This package requires an MPI library (OpenMPI, MPICH2, or LAM/MPI). Standard
installation in an R session with
> install.packages("pbdMPI")
should work in most cases.
On HPC clusters, it is
strongly recommended that you check with your HPC cluster documentation for
specific requirements, such as
module
software environments. Some module examples relevant to R and MPI
are
$ module load openmpi
$ module load openblas
$ module load flexiblas
$ module load r
possibly giving specific versions and possibly with some upper case letters.
Although module software environments are widely used, the specific module
names and their dependence structure are not standard across cluster
installations. The command
$ module avail
usually lists the available software modules on your cluster.

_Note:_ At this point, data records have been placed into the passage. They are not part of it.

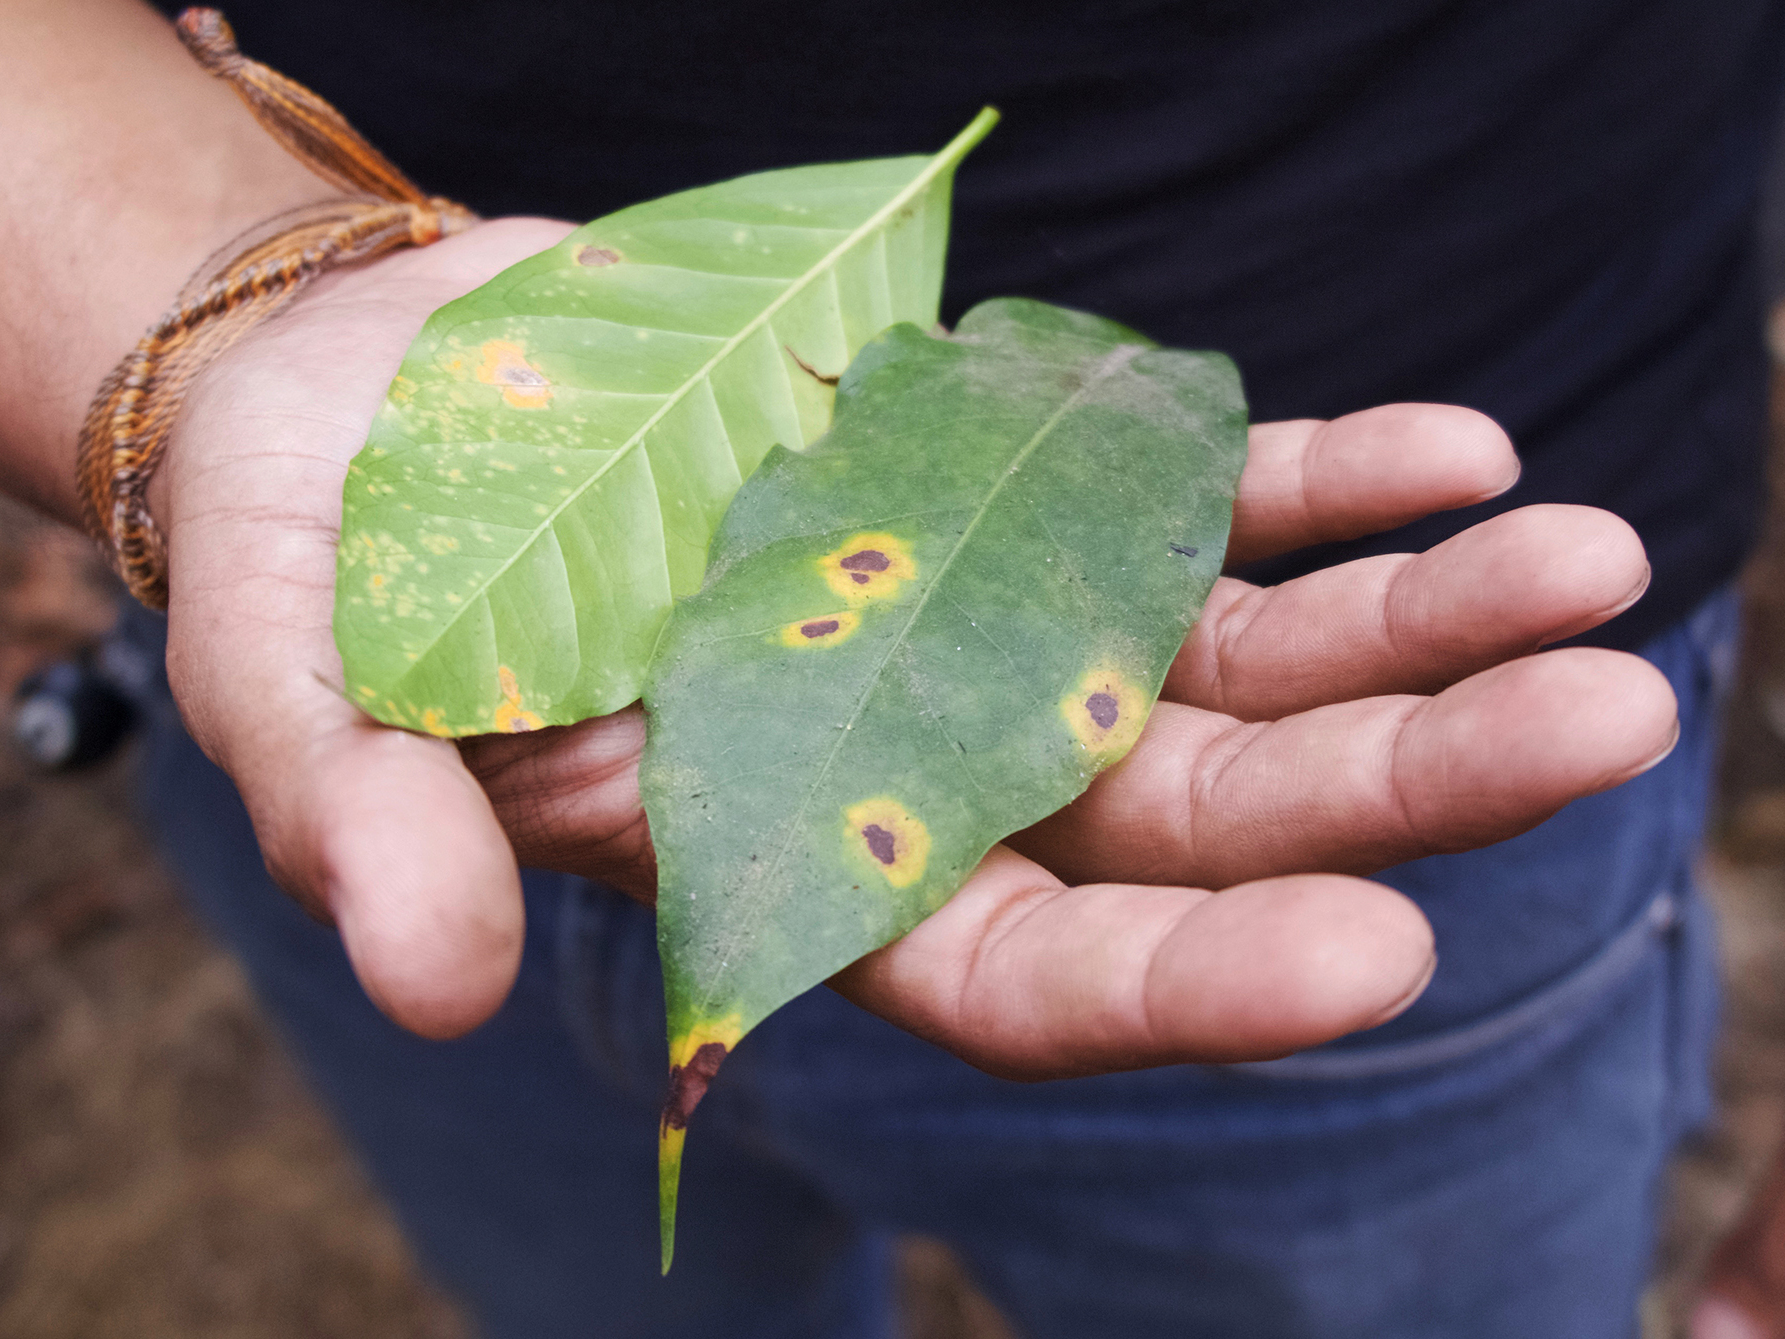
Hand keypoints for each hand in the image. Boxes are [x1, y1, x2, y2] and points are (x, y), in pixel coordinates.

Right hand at [161, 222, 1674, 1068]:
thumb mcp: (307, 695)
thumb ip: (371, 832)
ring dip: (1417, 624)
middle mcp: (912, 759)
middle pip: (1190, 815)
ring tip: (1596, 571)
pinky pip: (1184, 488)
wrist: (372, 387)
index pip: (1009, 972)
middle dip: (1397, 787)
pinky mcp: (986, 473)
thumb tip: (433, 983)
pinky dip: (1317, 478)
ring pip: (1234, 655)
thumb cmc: (321, 560)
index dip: (1183, 983)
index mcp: (774, 864)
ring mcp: (975, 612)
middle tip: (1608, 721)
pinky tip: (1451, 451)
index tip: (1380, 958)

To install on the Unix command line after
downloading the source file, use R CMD INSTALL
.
If the MPI library is not found, after checking that you are loading the
correct module environments, the following arguments can be used to
specify its non-standard location on your system
Argument | Default |
--with-mpi-type | OPENMPI |
--with-mpi-include | ${MPI_ROOT}/include |
--with-mpi-libpath | ${MPI_ROOT}/lib |
--with-mpi | ${MPI_ROOT} |
where ${MPI_ROOT}
is the path to the MPI root.
See the package source file pbdMPI/configure
for details.
Loading library(pbdMPI)
sets a few global variables, including the
environment .pbd_env
, where many defaults are set, and initializes MPI.

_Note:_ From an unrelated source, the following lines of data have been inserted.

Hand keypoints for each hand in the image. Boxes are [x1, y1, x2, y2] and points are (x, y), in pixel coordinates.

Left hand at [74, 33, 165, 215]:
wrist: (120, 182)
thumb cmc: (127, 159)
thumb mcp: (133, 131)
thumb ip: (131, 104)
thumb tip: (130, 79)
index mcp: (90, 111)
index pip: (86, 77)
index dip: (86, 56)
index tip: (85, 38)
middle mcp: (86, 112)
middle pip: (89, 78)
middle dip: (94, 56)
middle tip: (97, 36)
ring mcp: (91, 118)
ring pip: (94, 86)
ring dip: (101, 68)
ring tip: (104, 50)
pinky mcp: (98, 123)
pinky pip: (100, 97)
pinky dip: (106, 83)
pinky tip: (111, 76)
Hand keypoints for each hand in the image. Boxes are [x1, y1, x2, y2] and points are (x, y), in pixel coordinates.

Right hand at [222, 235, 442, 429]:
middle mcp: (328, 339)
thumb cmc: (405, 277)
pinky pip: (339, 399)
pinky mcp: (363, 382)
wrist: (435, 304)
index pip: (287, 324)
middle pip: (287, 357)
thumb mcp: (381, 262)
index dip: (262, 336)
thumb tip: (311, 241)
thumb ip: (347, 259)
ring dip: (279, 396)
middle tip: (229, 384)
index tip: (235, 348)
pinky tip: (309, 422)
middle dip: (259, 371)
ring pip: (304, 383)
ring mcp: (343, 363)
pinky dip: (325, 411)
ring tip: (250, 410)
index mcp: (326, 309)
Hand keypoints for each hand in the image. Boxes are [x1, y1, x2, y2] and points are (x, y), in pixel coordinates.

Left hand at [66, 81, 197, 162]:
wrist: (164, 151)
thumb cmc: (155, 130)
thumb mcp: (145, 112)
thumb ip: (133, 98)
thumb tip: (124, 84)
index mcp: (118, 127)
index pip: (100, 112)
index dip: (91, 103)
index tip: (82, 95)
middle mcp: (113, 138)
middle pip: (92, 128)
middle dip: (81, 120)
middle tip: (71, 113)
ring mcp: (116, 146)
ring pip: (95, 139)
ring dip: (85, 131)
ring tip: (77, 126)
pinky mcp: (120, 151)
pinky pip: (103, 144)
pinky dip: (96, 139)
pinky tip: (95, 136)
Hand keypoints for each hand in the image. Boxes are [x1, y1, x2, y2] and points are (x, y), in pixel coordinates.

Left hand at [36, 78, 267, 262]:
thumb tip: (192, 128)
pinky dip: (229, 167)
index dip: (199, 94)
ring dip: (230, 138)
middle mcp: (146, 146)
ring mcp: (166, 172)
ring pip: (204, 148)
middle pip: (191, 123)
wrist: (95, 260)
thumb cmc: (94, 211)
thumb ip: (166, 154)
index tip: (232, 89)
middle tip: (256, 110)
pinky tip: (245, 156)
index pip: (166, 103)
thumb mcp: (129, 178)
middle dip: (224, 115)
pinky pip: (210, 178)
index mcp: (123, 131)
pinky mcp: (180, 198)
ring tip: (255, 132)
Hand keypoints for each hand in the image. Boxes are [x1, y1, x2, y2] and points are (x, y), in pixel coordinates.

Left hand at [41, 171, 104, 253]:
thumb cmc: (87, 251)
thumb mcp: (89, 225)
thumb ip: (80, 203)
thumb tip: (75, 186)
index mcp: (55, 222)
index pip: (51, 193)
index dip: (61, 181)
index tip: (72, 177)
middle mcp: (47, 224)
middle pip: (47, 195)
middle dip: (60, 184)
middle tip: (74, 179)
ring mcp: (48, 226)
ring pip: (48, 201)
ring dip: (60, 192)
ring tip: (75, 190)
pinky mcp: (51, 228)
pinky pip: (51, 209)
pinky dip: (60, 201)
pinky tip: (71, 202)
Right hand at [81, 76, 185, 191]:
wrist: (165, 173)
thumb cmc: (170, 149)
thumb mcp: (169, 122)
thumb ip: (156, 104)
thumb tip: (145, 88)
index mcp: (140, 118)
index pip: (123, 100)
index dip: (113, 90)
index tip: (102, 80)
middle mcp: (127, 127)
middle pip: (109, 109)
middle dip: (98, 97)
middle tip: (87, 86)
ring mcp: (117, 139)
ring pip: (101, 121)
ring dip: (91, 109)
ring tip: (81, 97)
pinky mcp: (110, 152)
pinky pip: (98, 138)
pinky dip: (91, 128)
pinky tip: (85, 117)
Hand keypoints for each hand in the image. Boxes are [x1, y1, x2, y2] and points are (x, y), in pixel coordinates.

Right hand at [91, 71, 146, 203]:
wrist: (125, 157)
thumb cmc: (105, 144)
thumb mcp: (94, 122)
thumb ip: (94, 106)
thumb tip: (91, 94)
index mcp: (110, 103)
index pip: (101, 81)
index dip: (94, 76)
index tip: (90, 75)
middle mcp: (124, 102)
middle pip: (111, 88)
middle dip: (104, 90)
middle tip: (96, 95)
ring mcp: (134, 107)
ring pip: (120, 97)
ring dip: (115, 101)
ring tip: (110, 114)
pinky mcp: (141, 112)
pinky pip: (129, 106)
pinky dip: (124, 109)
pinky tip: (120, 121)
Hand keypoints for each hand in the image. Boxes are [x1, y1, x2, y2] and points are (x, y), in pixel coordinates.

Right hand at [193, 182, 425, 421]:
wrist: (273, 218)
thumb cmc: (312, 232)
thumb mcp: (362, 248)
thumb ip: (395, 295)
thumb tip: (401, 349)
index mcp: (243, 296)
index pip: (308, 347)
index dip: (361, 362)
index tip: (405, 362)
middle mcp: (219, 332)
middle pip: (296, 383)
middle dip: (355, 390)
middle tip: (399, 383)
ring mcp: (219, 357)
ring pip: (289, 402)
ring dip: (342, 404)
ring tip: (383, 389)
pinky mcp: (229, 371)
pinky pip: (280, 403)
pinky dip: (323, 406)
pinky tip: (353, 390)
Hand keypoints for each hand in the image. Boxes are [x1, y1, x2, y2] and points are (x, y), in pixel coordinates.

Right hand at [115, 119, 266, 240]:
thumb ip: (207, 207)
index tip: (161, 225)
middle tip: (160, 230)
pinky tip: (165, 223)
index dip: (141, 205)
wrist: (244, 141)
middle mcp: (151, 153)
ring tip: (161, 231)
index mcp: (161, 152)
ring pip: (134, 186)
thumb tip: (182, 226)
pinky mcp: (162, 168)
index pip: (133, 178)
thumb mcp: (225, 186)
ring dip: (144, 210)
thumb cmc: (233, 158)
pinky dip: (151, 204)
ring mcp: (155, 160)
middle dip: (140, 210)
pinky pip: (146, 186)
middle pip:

In most cases, the defaults should not be modified. Rather, the parameters
of the functions that use them should be changed. All codes must end
with finalize()
to cleanly exit MPI.
Most functions are assumed to run as Single Program, Multiple Data (SPMD),
i.e. in batch mode. SPMD is based on cooperation between parallel copies of a
single program, which is more scalable than a manager-workers approach that is
natural in interactive programming. Interactivity with an HPC cluster is more
efficiently handled by a client-server approach, such as that enabled by the
remoter package.
On most clusters, codes run with mpirun
or
mpiexec
and Rscript
, such as
> mpiexec -np 2 Rscript some_code.r
where some_code.r
contains the entire SPMD program. The MPI
Standard 4.0 recommends mpiexec
over mpirun
. Some
MPI implementations may have minor differences between the two but under
OpenMPI 5.0 they are synonyms that produce the same behavior.

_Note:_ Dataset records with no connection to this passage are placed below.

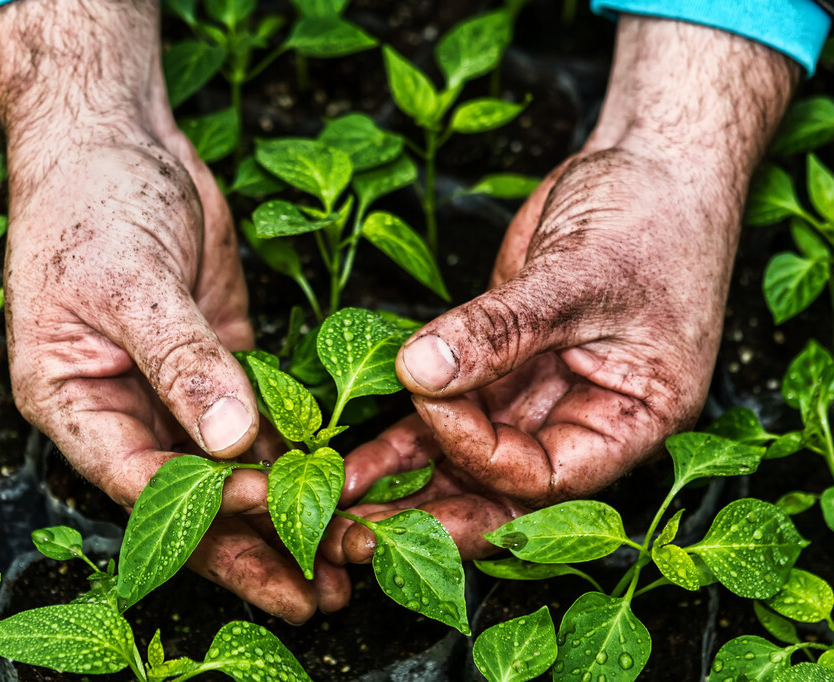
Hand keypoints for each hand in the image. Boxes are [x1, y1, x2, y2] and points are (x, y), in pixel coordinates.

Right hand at [0, 0, 348, 620]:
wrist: (116, 140)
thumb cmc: (92, 202)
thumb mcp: (129, 280)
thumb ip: (180, 359)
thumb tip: (231, 440)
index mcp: (71, 401)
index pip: (137, 477)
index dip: (200, 505)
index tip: (267, 509)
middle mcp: (121, 410)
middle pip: (188, 497)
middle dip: (249, 545)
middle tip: (316, 591)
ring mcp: (174, 392)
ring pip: (228, 472)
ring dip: (281, 515)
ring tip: (341, 565)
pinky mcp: (219, 367)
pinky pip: (259, 426)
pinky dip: (294, 459)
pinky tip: (337, 493)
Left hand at [324, 15, 797, 564]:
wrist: (651, 169)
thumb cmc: (650, 219)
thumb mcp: (579, 276)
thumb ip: (501, 329)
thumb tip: (420, 369)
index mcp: (630, 422)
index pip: (545, 475)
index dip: (479, 451)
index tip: (431, 397)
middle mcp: (582, 423)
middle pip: (500, 493)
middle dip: (430, 515)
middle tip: (355, 535)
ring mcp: (538, 398)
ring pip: (465, 461)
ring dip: (404, 486)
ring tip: (338, 504)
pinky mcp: (498, 370)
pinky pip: (447, 416)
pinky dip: (402, 439)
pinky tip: (355, 464)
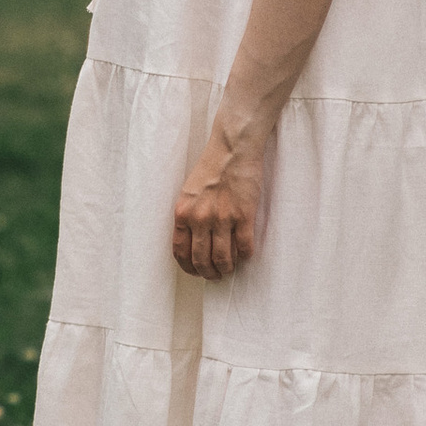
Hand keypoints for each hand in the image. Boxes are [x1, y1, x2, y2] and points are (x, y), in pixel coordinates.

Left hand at [172, 138, 261, 281]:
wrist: (231, 150)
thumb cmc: (210, 168)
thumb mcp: (188, 193)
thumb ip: (189, 215)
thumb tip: (193, 240)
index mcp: (182, 213)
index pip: (180, 251)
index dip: (188, 267)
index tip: (195, 271)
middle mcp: (199, 219)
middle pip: (201, 259)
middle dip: (208, 273)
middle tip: (215, 275)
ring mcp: (222, 219)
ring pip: (223, 258)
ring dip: (227, 269)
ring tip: (229, 269)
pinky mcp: (243, 216)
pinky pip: (244, 247)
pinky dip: (245, 256)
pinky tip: (245, 255)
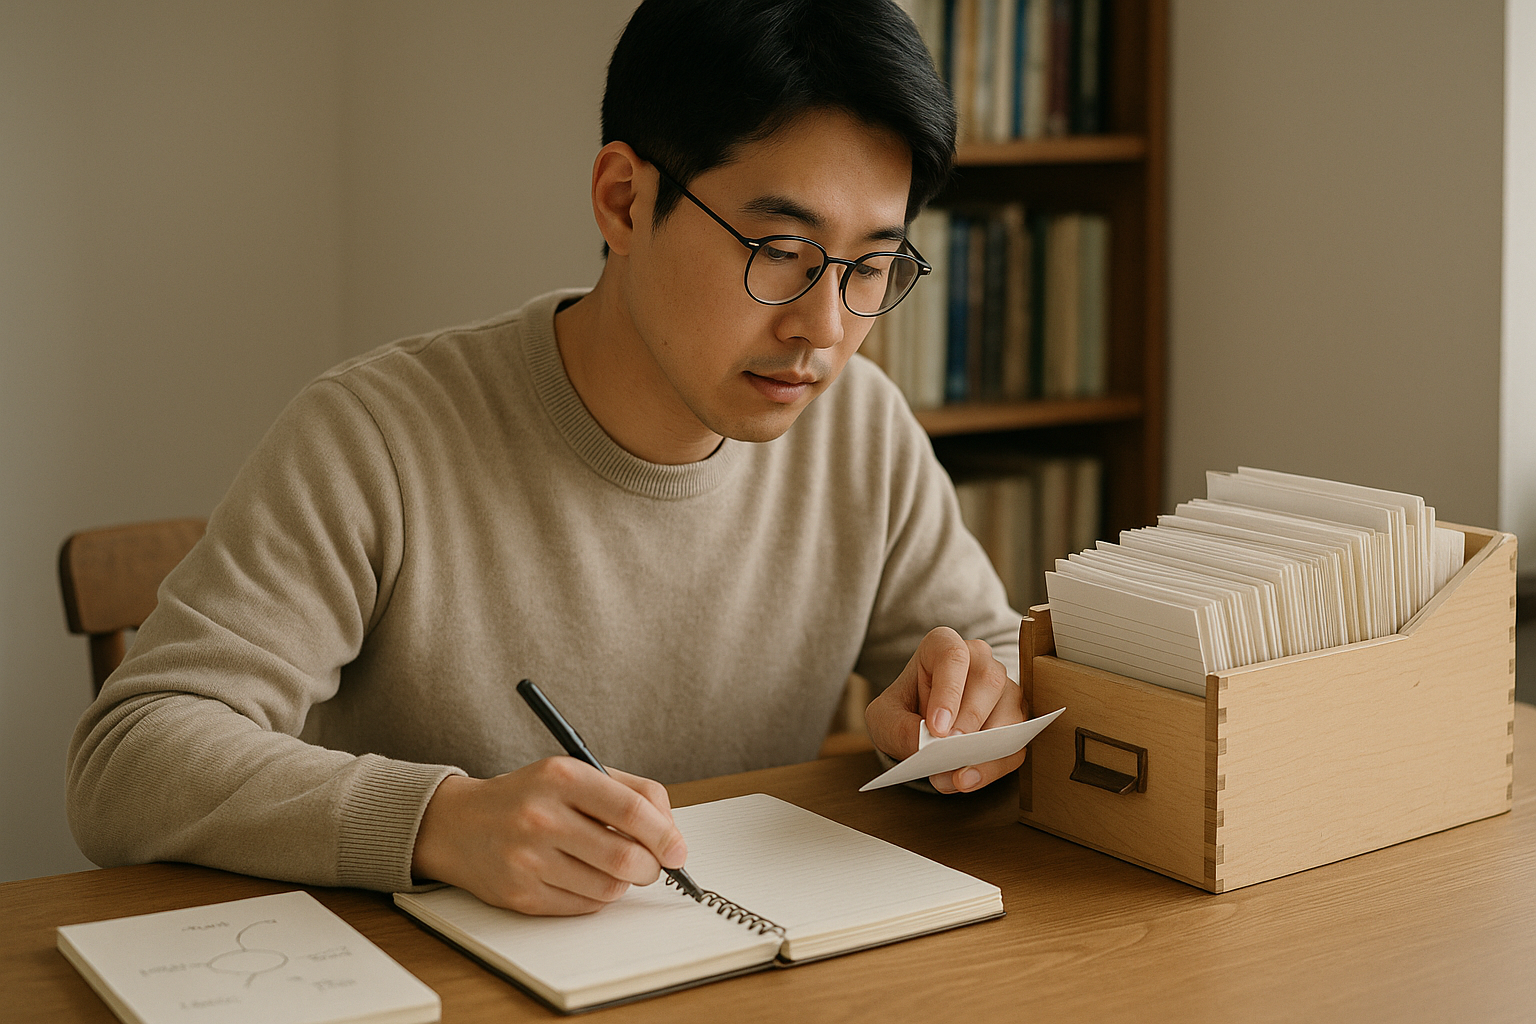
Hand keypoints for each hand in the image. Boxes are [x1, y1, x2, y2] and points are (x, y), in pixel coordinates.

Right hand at [411, 758, 686, 915]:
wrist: (458, 824)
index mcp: (561, 776)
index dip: (665, 834)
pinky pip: (583, 906)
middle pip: (625, 857)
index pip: (631, 810)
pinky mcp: (520, 894)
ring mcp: (528, 859)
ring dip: (623, 882)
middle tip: (651, 864)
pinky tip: (582, 876)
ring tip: (611, 866)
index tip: (678, 850)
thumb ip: (630, 793)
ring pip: (608, 888)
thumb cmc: (530, 796)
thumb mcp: (574, 772)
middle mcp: (542, 816)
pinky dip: (596, 896)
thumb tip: (673, 835)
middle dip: (651, 867)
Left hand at [865, 626, 1027, 793]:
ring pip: (1010, 713)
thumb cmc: (903, 711)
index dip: (948, 691)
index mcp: (943, 646)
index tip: (936, 727)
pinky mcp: (1015, 721)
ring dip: (984, 751)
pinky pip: (1014, 745)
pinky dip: (992, 767)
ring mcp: (1004, 689)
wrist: (916, 728)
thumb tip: (925, 747)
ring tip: (955, 777)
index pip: (953, 657)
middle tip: (950, 750)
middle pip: (988, 681)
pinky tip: (968, 780)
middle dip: (970, 719)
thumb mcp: (884, 718)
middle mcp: (980, 661)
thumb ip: (899, 728)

The package source files provide several examples based on pbdMPI,
such as
Directory | Examples |
pbdMPI/inst/examples/test_spmd/ | main SPMD functions |
pbdMPI/inst/examples/test_rmpi/ | analogues to Rmpi |
pbdMPI/inst/examples/test_parallel/ | analogues to parallel |
pbdMPI/inst/examples/test_performance/ | performance tests |
pbdMPI/inst/examples/test_s4/ | S4 extension |
pbdMPI/inst/examples/test_cs/ | client/server examples |
pbdMPI/inst/examples/test_long_vector/ | long vector examples |
where test_long_vector
needs a recompile with setting
#define MPI_LONG_DEBUG 1
in pbdMPI/src/pkg_constant.h
.
The current version is mainly written and tested under OpenMPI
environments on Linux systems (CentOS 7, RHEL 8, Xubuntu). Also, it is tested
on macOS with Homebrew-installed OpenMPI and under MPICH2 environments on
Windows systems, although the primary target systems are HPC clusters running
Linux OS.